» Task directions
Rename "collector number" to "field number" throughout the rows below, leaving everything else in them unchanged.
══ Material provided
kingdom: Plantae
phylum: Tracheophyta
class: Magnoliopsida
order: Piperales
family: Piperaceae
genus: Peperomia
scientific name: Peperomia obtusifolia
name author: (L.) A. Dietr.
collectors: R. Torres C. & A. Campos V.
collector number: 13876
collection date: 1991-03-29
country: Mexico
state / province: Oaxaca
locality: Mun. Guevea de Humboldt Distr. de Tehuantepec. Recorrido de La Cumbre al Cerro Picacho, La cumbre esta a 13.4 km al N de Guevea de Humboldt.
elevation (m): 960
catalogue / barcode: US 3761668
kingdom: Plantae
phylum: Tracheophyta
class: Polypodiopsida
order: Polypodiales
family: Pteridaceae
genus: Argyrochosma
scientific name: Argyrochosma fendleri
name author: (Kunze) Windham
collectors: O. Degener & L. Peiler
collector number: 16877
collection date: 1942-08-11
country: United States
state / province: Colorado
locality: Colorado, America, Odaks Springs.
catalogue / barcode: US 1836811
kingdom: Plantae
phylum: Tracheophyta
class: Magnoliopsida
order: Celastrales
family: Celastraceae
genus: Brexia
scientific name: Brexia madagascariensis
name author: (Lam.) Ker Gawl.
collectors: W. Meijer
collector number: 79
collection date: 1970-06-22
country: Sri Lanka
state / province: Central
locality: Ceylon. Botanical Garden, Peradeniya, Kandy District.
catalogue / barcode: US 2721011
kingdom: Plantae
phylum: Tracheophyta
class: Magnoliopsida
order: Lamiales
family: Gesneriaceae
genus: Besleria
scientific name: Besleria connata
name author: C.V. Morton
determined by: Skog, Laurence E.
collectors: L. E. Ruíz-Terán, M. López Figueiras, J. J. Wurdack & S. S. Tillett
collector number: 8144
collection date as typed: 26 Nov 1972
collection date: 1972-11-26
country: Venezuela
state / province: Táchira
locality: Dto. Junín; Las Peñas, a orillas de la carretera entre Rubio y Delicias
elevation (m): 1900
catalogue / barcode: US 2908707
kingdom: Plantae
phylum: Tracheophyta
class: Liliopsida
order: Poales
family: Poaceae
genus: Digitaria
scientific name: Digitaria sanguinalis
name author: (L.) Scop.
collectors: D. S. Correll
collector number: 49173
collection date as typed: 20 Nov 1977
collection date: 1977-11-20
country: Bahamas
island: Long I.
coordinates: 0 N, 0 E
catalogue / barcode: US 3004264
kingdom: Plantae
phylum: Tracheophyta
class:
════
» Finished answer
kingdom: Plantae
phylum: Tracheophyta
class: Magnoliopsida
order: Piperales
family: Piperaceae
genus: Peperomia
scientific name: Peperomia obtusifolia
name author: (L.) A. Dietr.
collectors: R. Torres C. & A. Campos V.
field number: 13876
collection date: 1991-03-29
country: Mexico
state / province: Oaxaca
locality: Mun. Guevea de Humboldt Distr. de Tehuantepec. Recorrido de La Cumbre al Cerro Picacho, La cumbre esta a 13.4 km al N de Guevea de Humboldt.
elevation (m): 960
catalogue / barcode: US 3761668
kingdom: Plantae
phylum: Tracheophyta
class: Polypodiopsida
order: Polypodiales
family: Pteridaceae
genus: Argyrochosma
scientific name: Argyrochosma fendleri
name author: (Kunze) Windham
collectors: O. Degener & L. Peiler
field number: 16877
collection date: 1942-08-11
country: United States
state / province: Colorado
locality: Colorado, America, Odaks Springs.
catalogue / barcode: US 1836811
kingdom: Plantae
phylum: Tracheophyta
class: Magnoliopsida
order: Celastrales
family: Celastraceae
genus: Brexia
scientific name: Brexia madagascariensis
name author: (Lam.) Ker Gawl.
collectors: W. Meijer
field number: 79
collection date: 1970-06-22
country: Sri Lanka
state / province: Central
locality: Ceylon. Botanical Garden, Peradeniya, Kandy District.
catalogue / barcode: US 2721011
kingdom: Plantae
phylum: Tracheophyta
class: Magnoliopsida
order: Lamiales
family: Gesneriaceae
genus: Besleria
scientific name: Besleria connata
name author: C.V. Morton
determined by: Skog, Laurence E.
collectors: L. E. Ruíz-Terán, M. López Figueiras, J. J. Wurdack & S. S. Tillett
field number: 8144
collection date as typed: 26 Nov 1972
collection date: 1972-11-26
country: Venezuela
state / province: Táchira
locality: Dto. Junín; Las Peñas, a orillas de la carretera entre Rubio y Delicias
elevation (m): 1900
catalogue / barcode: US 2908707
kingdom: Plantae
phylum: Tracheophyta
class: Liliopsida
order: Poales
family: Poaceae
genus: Digitaria
scientific name: Digitaria sanguinalis
name author: (L.) Scop.
collectors: D. S. Correll
field number: 49173
collection date as typed: 20 Nov 1977
collection date: 1977-11-20
country: Bahamas
island: Long I.
coordinates: 0 N, 0 E
catalogue / barcode: US 3004264
kingdom: Plantae
phylum: Tracheophyta
class:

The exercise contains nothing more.